Darüber hinaus krankt die EU-Politik an einer grundsätzlichen Schieflage: Während die Kompetenzen für den Binnenmarkt und die Währung heute in Brüssel liegen, sind die Nationalstaaten weiter für Steuerpolitik und die soziale Sicherung zuständig. "Es sind diese beiden nicht miteinander verbundenen Eckpfeiler der Wirtschafts- und Sozialverfassung der EU, die für die abhängig Beschäftigten äußerst negative Konsequenzen mit sich bringen", heißt es im ver.di-Manifest zur Europapolitik. Um sich Wettbewerbsvorteile zu verschaffen, haben sich viele Länder beim Abbau der sozialen Sicherung und beim Steuersenken gegenseitig überboten. Einer solchen Entwicklung massiven Vorschub geleistet hat der Europäische Gerichtshof (EuGH), das Gremium mit der geringsten demokratischen Legitimation auf EU-Ebene. In mehreren Urteilen bewerteten die Richter die Marktfreiheit höher als die Grundrechte von Beschäftigten - ja sogar die Menschenwürde müsse "in Einklang mit Wettbewerb und Marktfreiheit" gebracht werden. Streikrecht, Meinungsfreiheit und Tarifautonomie drohen in einer solchen Perspektive auf der Strecke zu bleiben.

Mehr Demokratie schaffen

Trotz alledem plädiert ver.di nicht dafür, die Kompetenzen auf die Ebene der Nationalstaaten zurückzuverlegen. Im Gegenteil: Die EU muss demokratischer werden und sollte dann längerfristig auch mehr Sozial- und Finanzhoheit bekommen. Deshalb setzt ver.di sich dafür ein, dass die EU-Kommission mittelfristig vom Parlament gewählt wird und ihm auch verantwortlich ist. Darüber hinaus sollten die Abgeordneten die Möglichkeiten haben, Gesetze selbst auf den Weg zu bringen.
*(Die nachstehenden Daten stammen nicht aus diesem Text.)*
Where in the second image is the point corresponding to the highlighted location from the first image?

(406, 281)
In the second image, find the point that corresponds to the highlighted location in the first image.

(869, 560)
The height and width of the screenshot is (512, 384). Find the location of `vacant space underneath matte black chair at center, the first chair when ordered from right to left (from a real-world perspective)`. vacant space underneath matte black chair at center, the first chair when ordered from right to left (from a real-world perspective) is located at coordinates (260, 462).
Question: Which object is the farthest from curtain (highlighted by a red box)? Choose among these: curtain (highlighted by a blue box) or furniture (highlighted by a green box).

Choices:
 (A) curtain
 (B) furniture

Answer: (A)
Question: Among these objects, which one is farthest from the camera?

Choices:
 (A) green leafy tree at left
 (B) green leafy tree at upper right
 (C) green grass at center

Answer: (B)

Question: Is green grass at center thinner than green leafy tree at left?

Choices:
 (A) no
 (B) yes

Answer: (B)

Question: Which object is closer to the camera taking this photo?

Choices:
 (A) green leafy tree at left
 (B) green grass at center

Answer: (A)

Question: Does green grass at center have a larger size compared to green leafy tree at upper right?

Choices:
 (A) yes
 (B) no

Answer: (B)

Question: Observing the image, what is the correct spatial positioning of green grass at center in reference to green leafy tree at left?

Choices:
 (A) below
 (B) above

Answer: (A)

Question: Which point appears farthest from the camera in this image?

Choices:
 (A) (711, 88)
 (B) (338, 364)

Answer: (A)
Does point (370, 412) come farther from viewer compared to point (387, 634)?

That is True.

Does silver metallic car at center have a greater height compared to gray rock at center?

Nur wenn es gelingt, das bisher in den EU-Verträgen fest verankerte marktliberale Modell in das Leitbild eines sozialen Europas zu wandeln, ist die Entfremdung von EU und Bevölkerung zu überwinden. Damit eine solche Perspektive überhaupt eine Chance hat, sollten am 7. Juni möglichst viele Leute zur Wahl gehen.